Джамбул Джабаев: Приключения казахского акына в советской стране
Шрифт:
Кровь стынет в жилах при мысли об этих беспримерных в истории человечества неслыханных злодеяниях, чинимых озверелыми фашистскими бандитами, предателями, провокаторами и убийцами <…> Беспощадно уничтожить всех до одной взбесившихся фашистских собак <…> Выкурим из всех щелей и нор последние остатки троцкистско-бухаринских и национал-фашистских мерзавцев[108].
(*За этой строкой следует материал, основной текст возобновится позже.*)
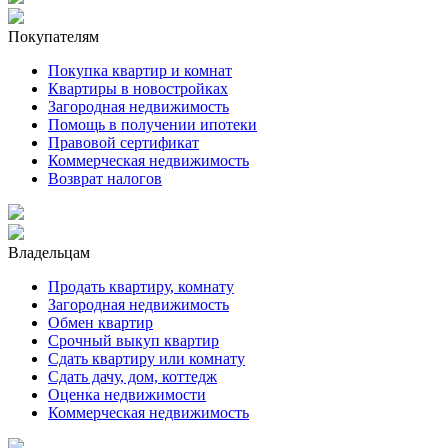
Покупателям
Покупка квартир и комнат
Квартиры в новостройках
Загородная недвижимость
Помощь в получении ипотеки
Правовой сертификат
Коммерческая недвижимость
Возврат налогов
Владельцам
Продать квартиру, комнату
Загородная недвижимость
Обмен квартир
Срочный выкуп квартир
Сдать квартиру или комнату
Сдать дачу, дом, коттедж
Оценка недвижимости
Коммерческая недвижимость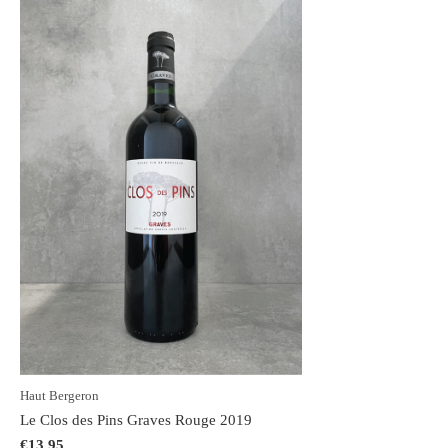
Haut Bergeron
Le Clos des Pins Graves Rouge 2019
€13,95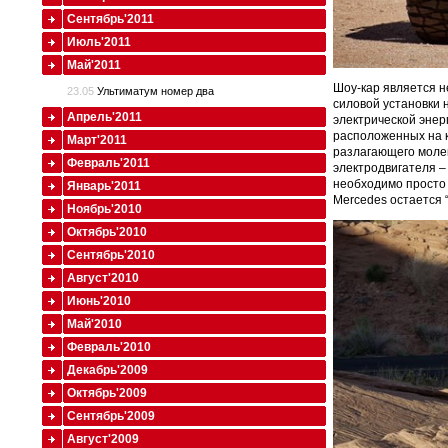
Сентябрь'2011
Июль'2011
Май'2011
Шоу-кар является н
23.05
Ультиматум номер два
силовой установки 
Апрель'2011
электрической энер
расположенных на к
Март'2011
разлагающего молек
Февраль'2011
электродвигателя –
необходимо просто 
Январь'2011
Mercedes остается 
Ноябрь'2010
Октябрь'2010
Сентябрь'2010
Август'2010
Июнь'2010
Май'2010
Февраль'2010
Декабрь'2009
Октябрь'2009
Сентябрь'2009
Август'2009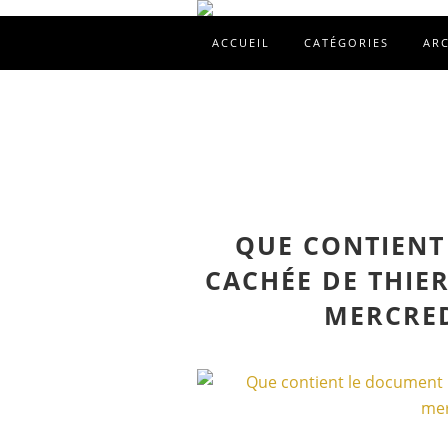
ACCUEIL
CATÉGORIES
AR
QUE CONTIENT
CACHÉE DE THIE
MERCRED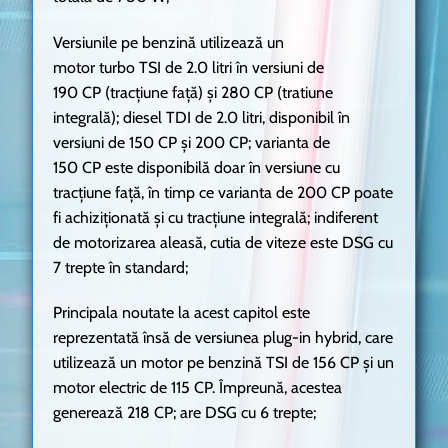
Versiunile pe benzină utilizează un
motor turbo TSI de 2.0 litri în versiuni de
190 CP (tracțiune față) și 280 CP (tratiune
integrală); diesel TDI de 2.0 litri, disponibil în
versiuni de 150 CP și 200 CP; varianta de
150 CP este disponibilă doar în versiune cu
tracțiune față, în timp ce varianta de 200 CP poate
fi achiziționată și cu tracțiune integrală; indiferent
de motorizarea aleasă, cutia de viteze este DSG cu
7 trepte în standard;
Principala noutate la acest capitol este
reprezentată însă de versiunea plug-in hybrid, care
utilizează un motor pe benzină TSI de 156 CP și un
motor electric de 115 CP. Împreună, acestea
generează 218 CP; are DSG cu 6 trepte;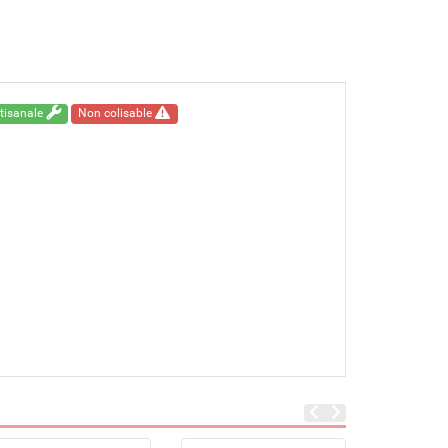
rtisanale
Non colisable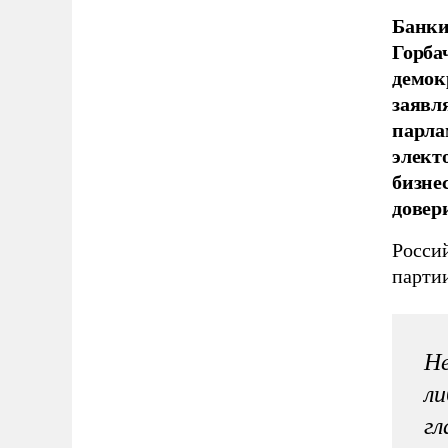
Банки
Горба
демок
заявл
парла
элект
бизнес
довер
Росси
партии
Не
ли
гл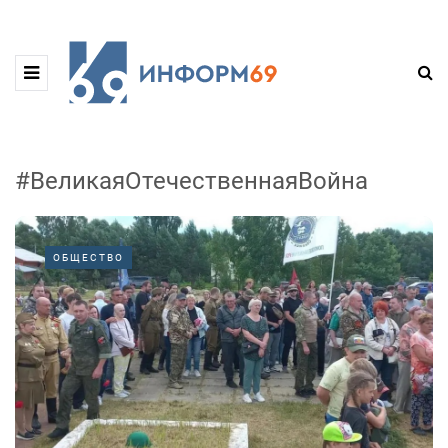
#ВеликаяОтечественнаяВойна
ОБЩЕСТВО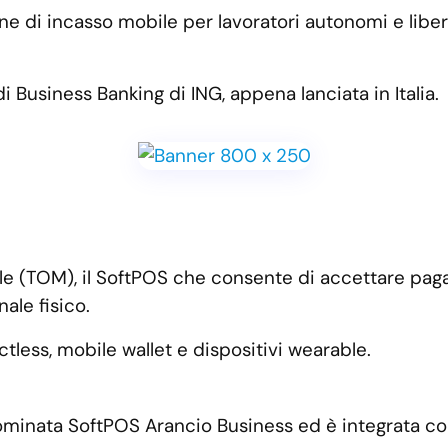
ne di incasso mobile per lavoratori autonomi e liberi
i Business Banking di ING, appena lanciata in Italia.
ile (TOM), il SoftPOS che consente di accettare pa
ale fisico.
ctless, mobile wallet e dispositivi wearable.
nominata SoftPOS Arancio Business ed è integrata co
Первое имя под резолюцией — Джамбула, за ним — имена практически всех ведущих писателей Казахстана, с ним связанных, — Каратаева, Ауэзова, Мусрепова, Жарокова, Муканова, Тажибаева, Абдукадырова, Кузнецова и др.
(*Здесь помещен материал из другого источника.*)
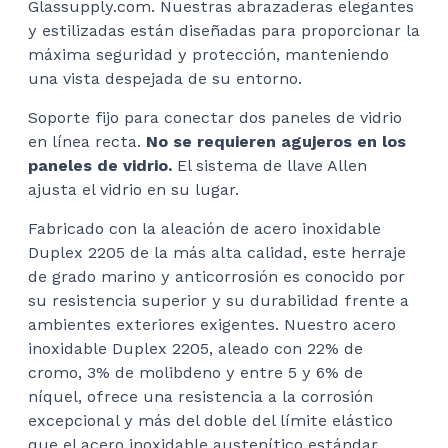
Glassupply.com. Nuestras abrazaderas elegantes
y estilizadas están diseñadas para proporcionar la
máxima seguridad y protección, manteniendo
una vista despejada de su entorno.
Soporte fijo para conectar dos paneles de vidrio
en línea recta.
No se requieren agujeros en los
paneles de vidrio.
El sistema de llave Allen
ajusta el vidrio en su lugar.
Fabricado con la aleación de acero inoxidable
Duplex 2205 de la más alta calidad, este herraje
de grado marino y anticorrosión es conocido por
su resistencia superior y su durabilidad frente a
ambientes exteriores exigentes. Nuestro acero
inoxidable Duplex 2205, aleado con 22% de
cromo, 3% de molibdeno y entre 5 y 6% de
níquel, ofrece una resistencia a la corrosión
excepcional y más del doble del límite elástico
que el acero inoxidable austenítico estándar.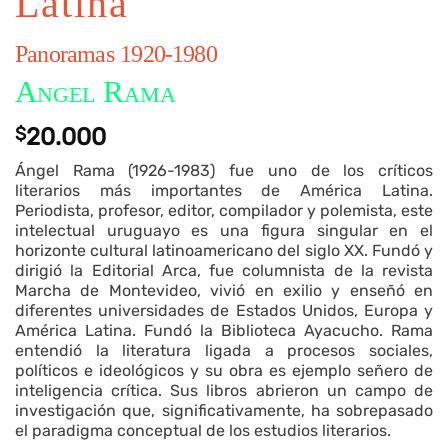
Latina
Panoramas 1920-1980
Angel Rama
$
20.000
Ángel Rama (1926-1983) fue uno de los críticos
literarios más importantes de América Latina.
Periodista, profesor, editor, compilador y polemista, este
intelectual uruguayo es una figura singular en el
horizonte cultural latinoamericano del siglo XX. Fundó y
dirigió la Editorial Arca, fue columnista de la revista
Marcha de Montevideo, vivió en exilio y enseñó en
diferentes universidades de Estados Unidos, Europa y
América Latina. Fundó la Biblioteca Ayacucho. Rama
entendió la literatura ligada a procesos sociales,
políticos e ideológicos y su obra es ejemplo señero de
inteligencia crítica. Sus libros abrieron un campo de
investigación que, significativamente, ha sobrepasado
el paradigma conceptual de los estudios literarios.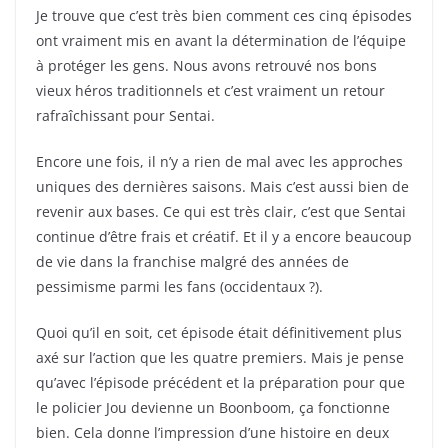
Je trouve que c’est très bien comment ces cinq épisodes
ont vraiment mis en avant la détermination de l’équipe
à protéger les gens. Nous avons retrouvé nos bons
vieux héros traditionnels et c’est vraiment un retour
rafraîchissant pour Sentai.
Encore une fois, il n’y a rien de mal avec les approches
uniques des dernières saisons. Mais c’est aussi bien de
revenir aux bases. Ce qui est très clair, c’est que Sentai
continue d’être frais et créatif. Et il y a encore beaucoup
de vie dans la franchise malgré des années de
pessimisme parmi les fans (occidentaux ?).
Quoi qu’il en soit, cet épisode était définitivement plus
axé sur l’action que les quatre premiers. Mais je pense
qu’avec l’épisode précédent et la préparation pour que
le policier Jou devienne un Boonboom, ça fonctionne
bien. Cela donne l’impression d’une histoire en deux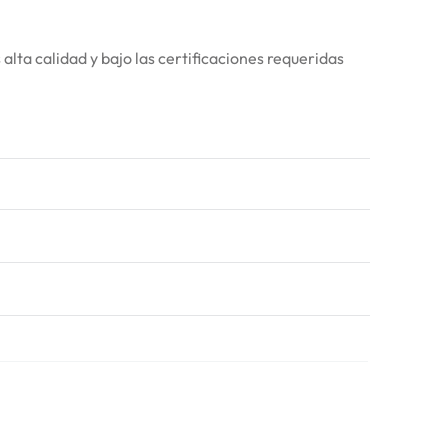
lta calidad y bajo las certificaciones requeridas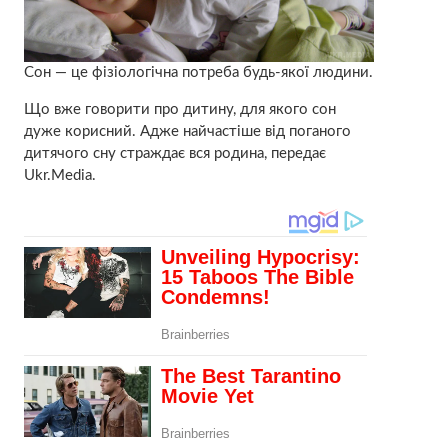
Сон — це фізіологічна потреба будь-якої людини.
Що вже говорити про дитину, для якого сон
дуже корисний. Адже найчастіше від поганого
дитячого сну страждає вся родина, передає
Ukr.Media.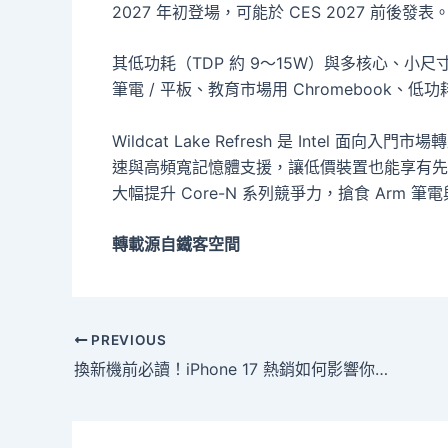
2027 年初登場，可能於 CES 2027 前後發表
其低功耗（TDP 約 9～15W）與多核心、小尺寸
筆電 / 平板、教育市場用 Chromebook、低功耗
Wildcat Lake Refresh 是 Intel 面
速與高頻寬記憶體支援，讓低價裝置也能享有先進架構
大幅提升 Core-N 系列競爭力，搶食 Arm 
轉載源自鐵客空間
PREVIOUS
換新機前必讀！iPhone 17 熱銷如何影響你的二手手機回收價格？看懂最新手機收購價，不再吃虧！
Эпос — это война. Причем не только как сюжет, но как практика, прямое действие. В милитарной эпической поэзии всегда
Милитарный дискурс эпоса акынов произрастал вовсе не из «любви к народу» и воинственности по отношению к его врагам, как утверждала советская фольклористика, но из самой природы айтыса: в поэтическом состязании каждый из соперников говорил о другом уничижительно, не только насмехаясь, но угрожая противнику едва ли не смертью. Акын — это батыр, а поэтому Джамбул уподобляет свои песни всеиспепеляющим молниям, всеобжигающему бурному пламени, острию воинской пики, сокрушающей противника-акына. В одном из айтысов он поет: «Ты ли победишь меня?! / В руки я, Джамбул, беру / Звонколадную домбру /… / Я — костер — горю в выси, / Бурей слов врага коси! / Суюмбаю я внимал, / На врагов он налетал, / Из души горячей вынув / Свое слово, как кинжал». Так, в крови, рождается искусство акына. Продукт Нового времени, русская поэзия не имела традиции воспевания убийства. Здесь-то и состоялось реальное «взаимодействие и взаимообогащение братских литератур». Это был оригинальный восточный вклад в сокровищницу сталинского искусства в условиях, когда возник спрос на подстрекательство к убийству и возбуждение ненависти, введение масс в состояние аффекта.
Эпоха Террора — время массового производства врагов. Но для того, чтобы стать реальностью политической, враг должен был стать «реальностью» воображаемой. Именно воображение является проводником основного продукта террора — страха. Чтобы быть эффективным, террор нуждался в идеологическом, эстетическом и медиальном оформлении никак не меньше, чем любые другие политические процессы — модернизация, коллективизация, мобилизация. Идеологическая рационализация террора невозможна без создания его проводников — соответствующих эстетической среды и медиального пространства.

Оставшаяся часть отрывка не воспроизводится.